📚 Finished reading The Data Warehouse Toolkit: The Definitive Guide to Dimensional Modeling by Ralph Kimball and Margy Ross.
Most everyone that’s been in charge of designing a large database has recommended this to me as a good summary of how to think about the structure a data warehouse.
It teaches the Kimball method - you might notice that’s one of the authors' surnames. So if you’ve come across terminology such as ‘type 2 slowly changing dimension’ or the facts and dimensions used in dimensional modelling et al. then it’s very possible that your interlocutor has read this tome.
Whilst I’m more an analyst than an engineer, I have dabbled in the latter and this book will be good guidance on how to think things through going forward.

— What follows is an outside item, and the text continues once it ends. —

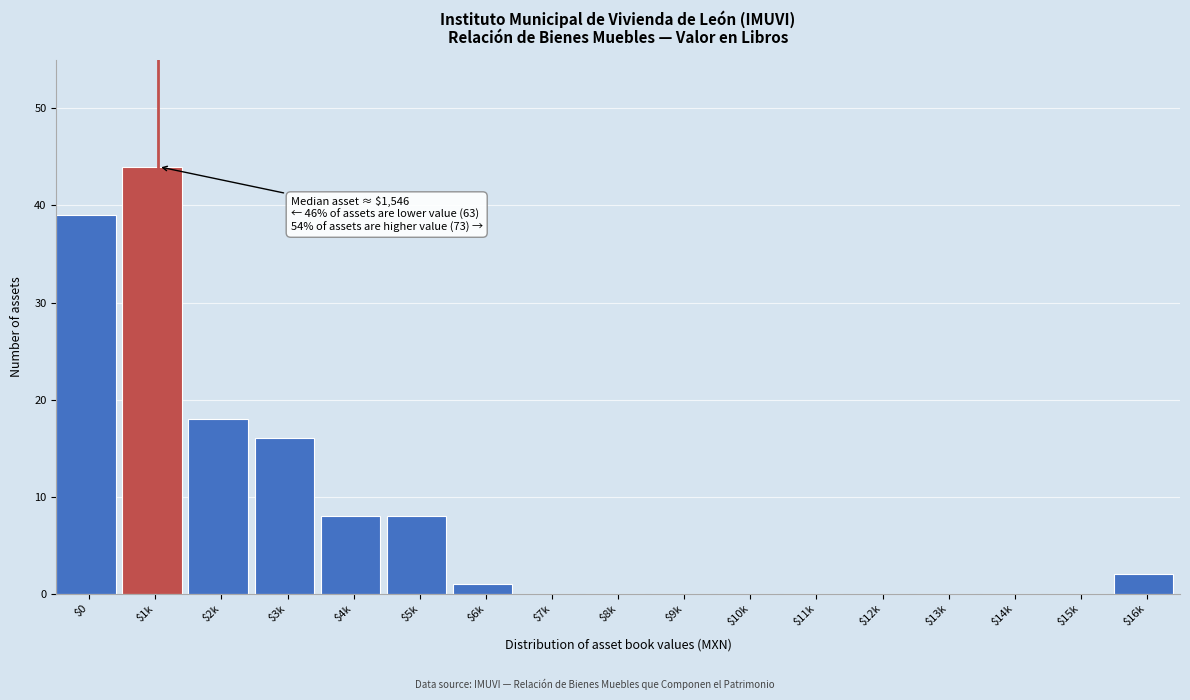

Which label corresponds to the largest value in the chart?

$1k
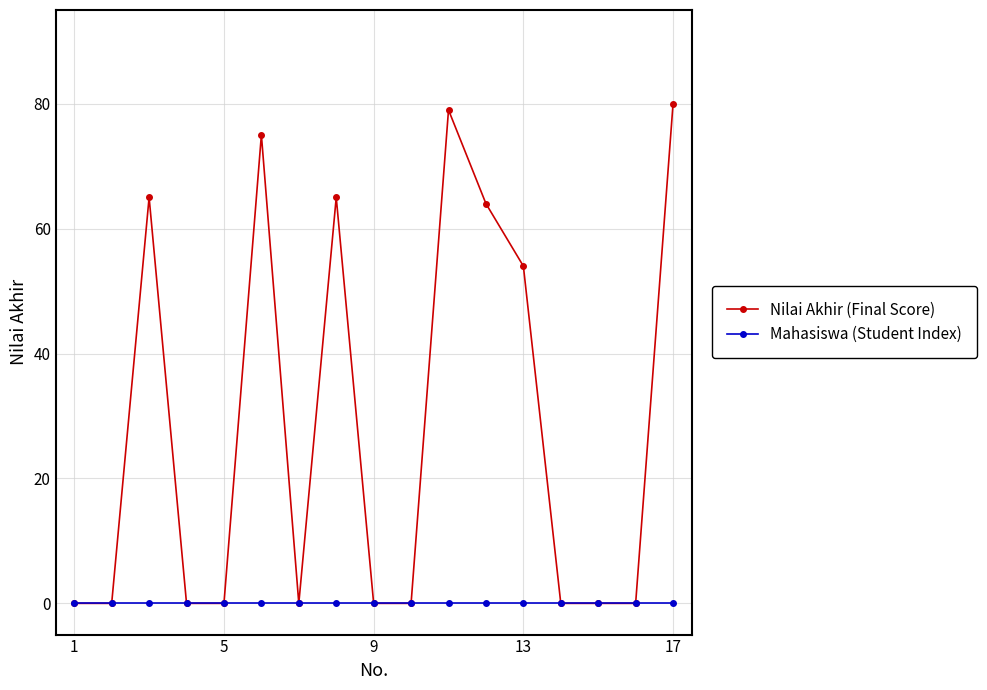

What is the maximum value shown in the chart?

80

A key aspect, and one I’m grateful for, is to focus on making the data easy to understand and analyse in downstream tools, even if it requires substantially more effort - both technical and diplomatic - up front.
It’s been helpful to me to understand why systems I use are set up like they are - e.g. a distinct absence of using null value where I’d initially thought it’d make sense to use them. It’s also a refresher on basic patterns one can use to enable common analysis requirements like ‘how many times has this value changed over time?’ or ‘what would the results look like if they were remapped to the historical structure of the organisation?’
It’s written rather prescriptively - follow this rule or regret it forever! I have been told by practitioners that sometimes it’s necessary, or at least preferable, to break the occasional rule in reality but that their recommendations are good ones for the majority of the time.
It’s also organised slightly confusingly in that most of it is divided up into chapters seemingly aimed at various specific business applications e.g. e-commerce or insurance. But they’re at pains to say that you shouldn’t just read the one that’s most similar to your organisation or the task you’re trying to accomplish as you’ll not understand it fully without all the context provided in the earlier chapters that from their title don’t seem relevant to you. So I’m not entirely certain why they structured it like that in the first place.
But that aside, it’s invaluable reading for anyone designing databases or using other people’s databases that are designed this way.